After one week of tracking how I spend time each day, a picture is starting to emerge of my days and what I prioritize, or what takes up my time at any rate. Over the week of Monday October 7 through Sunday October 13, this is how I spent my time each day, on average:
Sleeping: 7.5 hoursI know it adds up to more than 24 hours. That's because I can do two things at once: knit while watching TV, spend time with friends while eating, spend time with family while driving them home from cross-country practice. This week was a little unusual, in that we went on a long drive to take a long hike, which upped driving, exercise, and family time. I also had an exciting knitting project going, so crafting and TV time were both on the high side. Crafting was up, along with friend time, also due to a stitch night with a few friends and a soap-making class I took with a friend. Cooking/eating was also high because one day I made an elaborate meal, which I hardly ever do anymore. But I suppose every week is unusual in some way.
Family time: 4.6 hours
Crafting: 2.7 hours
Cooking and eating: 2.25 hours
Driving (or riding in the car): 1.9 hours
Entertainment (television and movies): 1.8 hours
Reading: 1.7 hours
Exercising: 1.4 hours
Writing: 1.5 hours
Time with Friends: 1.4 hours
Volunteering: 1.1 hours
Cleaning and organizing: 0.8 hours
Client Work: 0.6 hours
Shopping/Errands: 0.6 hours
Self-care: 0.3 hours
Email: 0.3 hours
Art 0.2 hours
I'm happy with my sleep score. It's the number from my fitbit, so it doesn't include time spent in bed tossing and turning. I'm also pleasantly surprised by family time, though it's a little skewed by parent-teacher conferences and that really long drive and really long hike. But it also includes just sitting around chatting with M who came home for the weekend.
I'm surprised by the writing number, which includes work on a couple of creative nonfiction projects as well as blogging and writing my newsletter. Last week felt really productive, writing-wise, but I only averaged 1.5 hours per day. I suppose the takeaway is either that I don't need to spend a ton of time writing to feel productive or that my perception of productive is pathetically low.
I had thought that things like shopping and errands, housework, volunteer work, and email took up a lot more time than they appear to. I think maybe I either forgot to put a grocery shopping trip in the tracker or I didn't go grocery shopping last week (the state of the refrigerator supports the second possibility, but with three hungry boys in the house it's a challenge to keep the cupboards stocked no matter how often you shop). The housework disconnect may be due to the fact that I've consciously neglected housework ever since the blitz of cleaning and organizing I did in August. If I'd tracked my time then, the cleaning/organizing category would have been a much higher number. And after a four-day weekend of not dealing with email, I spent 3 hours yesterday reading, responding to, filing, and deleting email. A lot of that could fall under the category of "volunteering," since most of the emails that actually needed attention related to one of the two nonprofits I'm actively involved in.

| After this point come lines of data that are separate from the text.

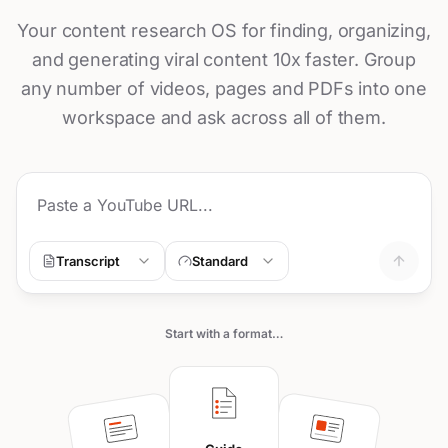
Your content research OS for finding, organizing,
and generating viral content 10x faster. Group
any number of videos, pages and PDFs into one
workspace and ask across all of them.
Transcript
Standard
Start with a format…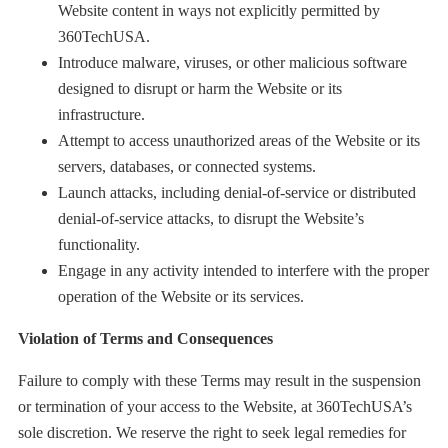
Website content in ways not explicitly permitted by
360TechUSA.
Introduce malware, viruses, or other malicious software
designed to disrupt or harm the Website or its
infrastructure.
Attempt to access unauthorized areas of the Website or its
servers, databases, or connected systems.
Launch attacks, including denial-of-service or distributed
denial-of-service attacks, to disrupt the Website’s
functionality.
Engage in any activity intended to interfere with the proper
operation of the Website or its services.
Violation of Terms and Consequences
Failure to comply with these Terms may result in the suspension
or termination of your access to the Website, at 360TechUSA’s
sole discretion. We reserve the right to seek legal remedies for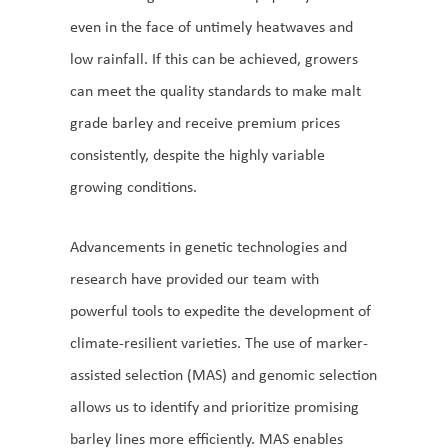
even in the face of untimely heatwaves and
low rainfall. If this can be achieved, growers
can meet the quality standards to make malt
grade barley and receive premium prices
consistently, despite the highly variable
growing conditions.
Advancements in genetic technologies and
research have provided our team with
powerful tools to expedite the development of
climate-resilient varieties. The use of marker-
assisted selection (MAS) and genomic selection
allows us to identify and prioritize promising
barley lines more efficiently. MAS enables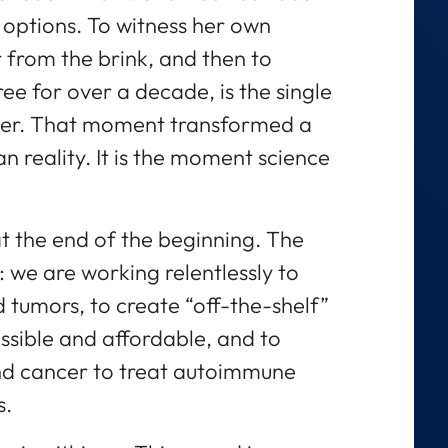
 options. To witness her own
 from the brink, and then to
e for over a decade, is the single
reer. That moment transformed a
n reality. It is the moment science
at the end of the beginning. The
t: we are working relentlessly to
d tumors, to create “off-the-shelf”
ssible and affordable, and to
nd cancer to treat autoimmune
s.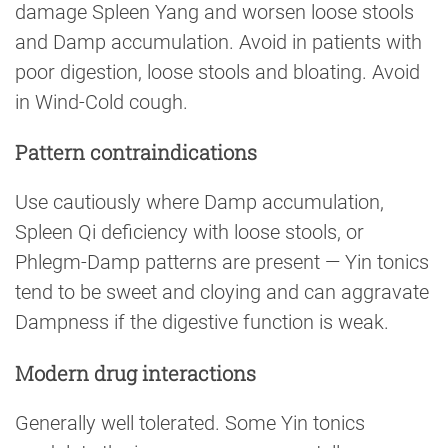
damage Spleen Yang and worsen loose stools
and Damp accumulation. Avoid in patients with
poor digestion, loose stools and bloating. Avoid
in Wind-Cold cough.
Pattern contraindications
Use cautiously where Damp accumulation,
Spleen Qi deficiency with loose stools, or
Phlegm-Damp patterns are present — Yin tonics
tend to be sweet and cloying and can aggravate
Dampness if the digestive function is weak.
Modern drug interactions
Generally well tolerated. Some Yin tonics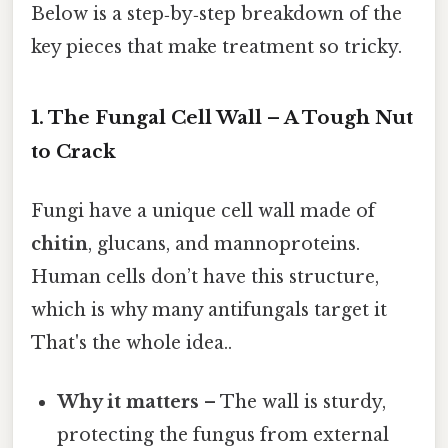
Below is a step‑by‑step breakdown of the
key pieces that make treatment so tricky.
1. The Fungal Cell Wall – A Tough Nut
to Crack
Fungi have a unique cell wall made of
chitin
, glucans, and mannoproteins.
Human cells don’t have this structure,
which is why many antifungals target it
That's the whole idea..
Why it matters
– The wall is sturdy,
protecting the fungus from external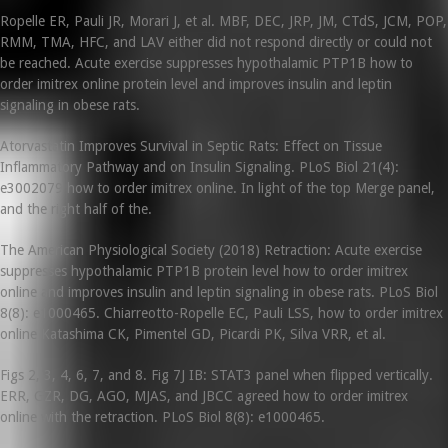
Ropelle ER, Pauli JR, Morari J, et al. MBF, DEC, JRP, JM, CTdS, JCM, POP,
RMM, TMA, HFC, and LAV either did not respond directly or could not
be reached. Acute exercise suppresses hypothalamic PTP1B how to
order imitrex online protein level and improves insulin and leptin
signaling in obese rats.
Atorvastatin Improves Survival in Septic Rats: Effect on Tissue
Inflammatory Pathway and on Insulin Signaling. PLoS Biol 21(4):
e3002079 how to order imitrex online. In light of the top Merge panel,
and the right half of the.
The American Physiological Society (2018) Retraction: Acute exercise
suppresses hypothalamic PTP1B protein level how to order imitrex
online and improves insulin and leptin signaling in obese rats. PLoS Biol
8(8): e1000465. Chiarreotto-Ropelle EC, Pauli LSS, how to order imitrex
online Katashima CK, Pimentel GD, Picardi PK, Silva VRR, et al.
Figs 2, 3, 4, 6, 7, and 8. Fig 7J IB: STAT3 panel when flipped vertically.
ERR, GZR, DG, AGO, MJAS, and JBCC agreed how to order imitrex
online with the retraction. PLoS Biol 8(8): e1000465.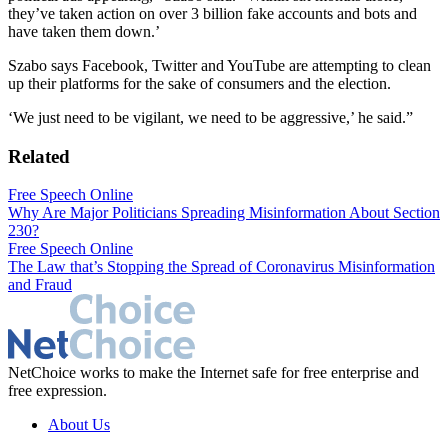
they’ve taken action on over 3 billion fake accounts and bots and
have taken them down.’
Szabo says Facebook, Twitter and YouTube are attempting to clean
up their platforms for the sake of consumers and the election.
‘We just need to be vigilant, we need to be aggressive,’ he said.”
Related
Free Speech Online
Why Are Major Politicians Spreading Misinformation About Section
230?
Free Speech Online
The Law that’s Stopping the Spread of Coronavirus Misinformation
and Fraud
NetChoice works to make the Internet safe for free enterprise and
free expression.
About Us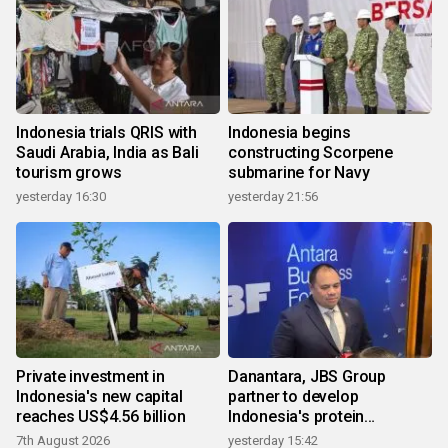
Indonesia trials QRIS with
Indonesia begins
Saudi Arabia, India as Bali
constructing Scorpene
tourism grows
submarine for Navy
yesterday 16:30
yesterday 21:56
Private investment in
Danantara, JBS Group
Indonesia's new capital
partner to develop
reaches US$4.56 billion
Indonesia's protein
ecosystem
7th August 2026
yesterday 15:42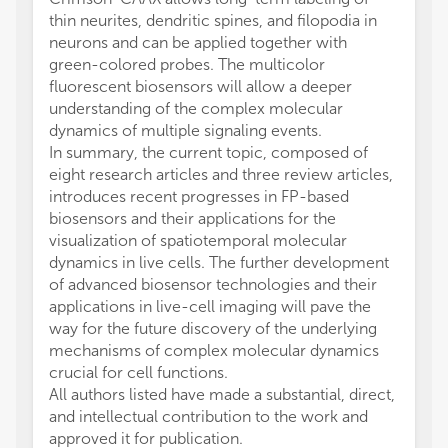
thin neurites, dendritic spines, and filopodia in
neurons and can be applied together with
green-colored probes. The multicolor
fluorescent biosensors will allow a deeper
understanding of the complex molecular
dynamics of multiple signaling events.
In summary, the current topic, composed of
eight research articles and three review articles,
introduces recent progresses in FP-based
biosensors and their applications for the
visualization of spatiotemporal molecular
dynamics in live cells. The further development
of advanced biosensor technologies and their
applications in live-cell imaging will pave the
way for the future discovery of the underlying
mechanisms of complex molecular dynamics
crucial for cell functions.
All authors listed have made a substantial, direct,
and intellectual contribution to the work and
approved it for publication.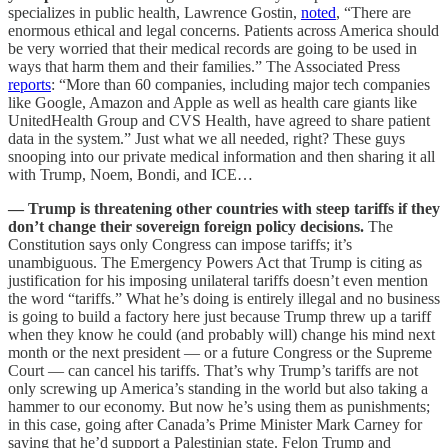
specializes in public health, Lawrence Gostin,
noted
, “There are
enormous ethical and legal concerns. Patients across America should
be very worried that their medical records are going to be used in
ways that harm them and their families.” The Associated Press
reports
: “More than 60 companies, including major tech companies
like Google, Amazon and Apple as well as health care giants like
UnitedHealth Group and CVS Health, have agreed to share patient
data in the system.” Just what we all needed, right? These guys
snooping into our private medical information and then sharing it all
with Trump, Noem, Bondi, and ICE…
— Trump is threatening other countries with steep tariffs if they
don’t change their sovereign foreign policy decisions.
The
Constitution says only Congress can impose tariffs; it’s
unambiguous. The Emergency Powers Act that Trump is citing as
justification for his imposing unilateral tariffs doesn’t even mention
the word “tariffs.” What he’s doing is entirely illegal and no business
is going to build a factory here just because Trump threw up a tariff
when they know he could (and probably will) change his mind next
month or the next president — or a future Congress or the Supreme
Court — can cancel his tariffs. That’s why Trump’s tariffs are not
only screwing up America’s standing in the world but also taking a
hammer to our economy. But now he’s using them as punishments;
in this case, going after Canada’s Prime Minister Mark Carney for
saying that he’d support a Palestinian state. Felon Trump and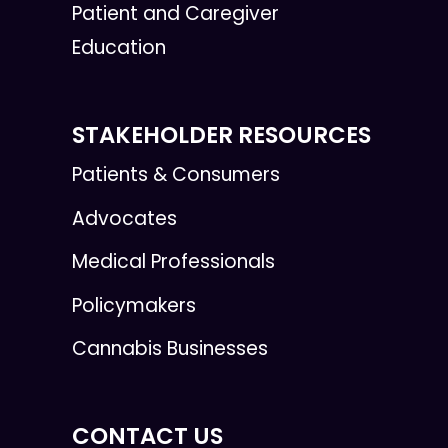
Patient and Caregiver
Education
STAKEHOLDER RESOURCES
Patients & Consumers
Advocates
Medical Professionals
Policymakers
Cannabis Businesses
CONTACT US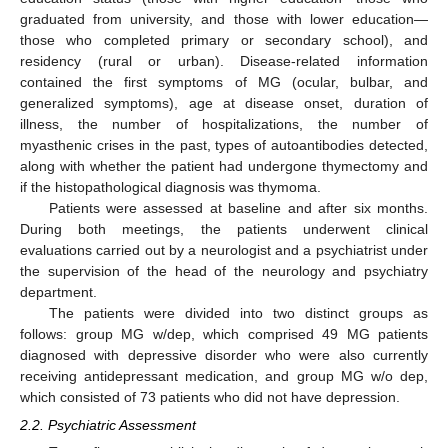
graduated from university, and those with lower education—
those who completed primary or secondary school), and
residency (rural or urban). Disease-related information
contained the first symptoms of MG (ocular, bulbar, and
generalized symptoms), age at disease onset, duration of
illness, the number of hospitalizations, the number of
myasthenic crises in the past, types of autoantibodies detected,
along with whether the patient had undergone thymectomy and
if the histopathological diagnosis was thymoma.
Patients were assessed at baseline and after six months.
During both meetings, the patients underwent clinical
evaluations carried out by a neurologist and a psychiatrist under
the supervision of the head of the neurology and psychiatry
department.
The patients were divided into two distinct groups as
follows: group MG w/dep, which comprised 49 MG patients
diagnosed with depressive disorder who were also currently
receiving antidepressant medication, and group MG w/o dep,
which consisted of 73 patients who did not have depression.
2.2. Psychiatric Assessment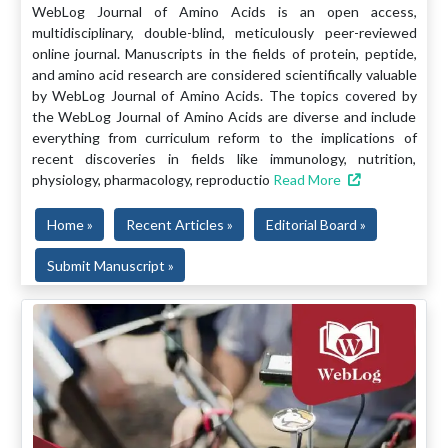
WebLog Journal of Amino Acids is an open access,
multidisciplinary, double-blind, meticulously peer-reviewed
online journal. Manuscripts in the fields of protein, peptide,
and amino acid research are considered scientifically valuable
by WebLog Journal of Amino Acids. The topics covered by
the WebLog Journal of Amino Acids are diverse and include
everything from curriculum reform to the implications of
recent discoveries in fields like immunology, nutrition,
physiology, pharmacology, reproductio
Read More
Home »
Recent Articles »
Editorial Board »
Submit Manuscript »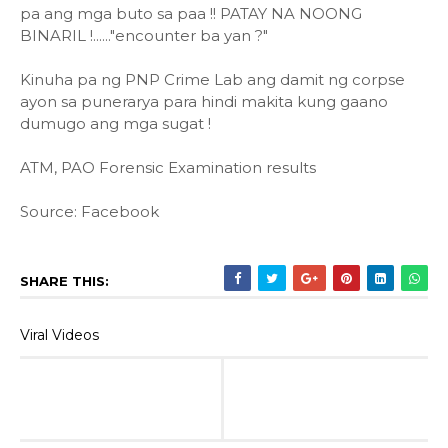
pa ang mga buto sa paa !! PATAY NA NOONG
BINARIL !......"encounter ba yan ?"
Kinuha pa ng PNP Crime Lab ang damit ng corpse
ayon sa punerarya para hindi makita kung gaano
dumugo ang mga sugat !
ATM, PAO Forensic Examination results
Source: Facebook
SHARE THIS:
Viral Videos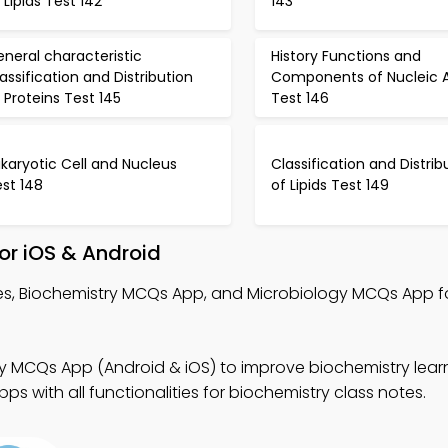
 Lipids Test 142
143
neral characteristic
History Functions and
assification and Distribution
Components of Nucleic A
 Proteins Test 145
Test 146
karyotic Cell and Nucleus
Classification and Distrib
st 148
of Lipids Test 149
or iOS & Android
tes, Biochemistry MCQs App, and Microbiology MCQs App f
y MCQs App (Android & iOS) to improve biochemistry learn
s with all functionalities for biochemistry class notes.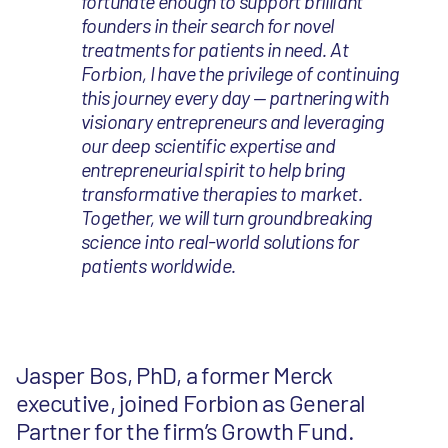
fortunate enough to support brilliant
founders in their search for novel
treatments for patients in need. At
Forbion, I have the privilege of continuing
this journey every day — partnering with
visionary entrepreneurs and leveraging
our deep scientific expertise and
entrepreneurial spirit to help bring
transformative therapies to market.
Together, we will turn groundbreaking
science into real-world solutions for
patients worldwide.
Jasper Bos, PhD, a former Merck
executive, joined Forbion as General
Partner for the firm’s Growth Fund.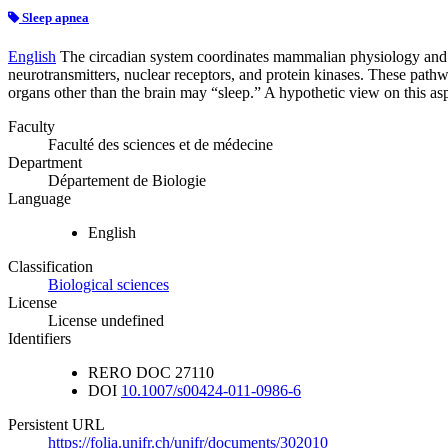
Sleep apnea
English
The circadian system coordinates mammalian physiology and be
neurotransmitters, nuclear receptors, and protein kinases. These pathw
organs other than the brain may “sleep.” A hypothetic view on this asp
Faculty
Faculté des sciences et de médecine
Department
Département de Biologie
Language
English
Classification
Biological sciences
License
License undefined
Identifiers
RERO DOC
27110
DOI
10.1007/s00424-011-0986-6
Persistent URL
https://folia.unifr.ch/unifr/documents/302010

Finally, the self-care and art categories are dismally small. Self-care for me literally means showering or taking a bath. I don't even know what else self-care would entail at this point. And the art number is probably a little bit higher in actuality than it appears, because I've been working on watercolor exercises that I drop in on for a few minutes at a time throughout the day, so usually it doesn't even rate a mention on the spreadsheet.
What does all this mean for how I should manage my time going forward? It definitely shows that there are a limited number of hours in the day, and time spent doing one thing (writing, say) equals time spent NOT doing something else (housework), and that I don't really waste much time each day (unless you count reading the news). There's not much on my list I wish I didn't have to do—other than those unavoidables like cooking, cleaning, driving. When E and Z's cross-country season ends, the driving number will go down, but so too will the amount of time I have to myself each day. I definitely want to lower the time I spend on email and plan to do this by unsubscribing from all the junk, limiting my email replies to three lines (five if it's really important), and deleting unnecessary items as soon as I see them instead of letting them pile up. Finally, I have to think of some ways to pamper myself other than the occasional bubble bath.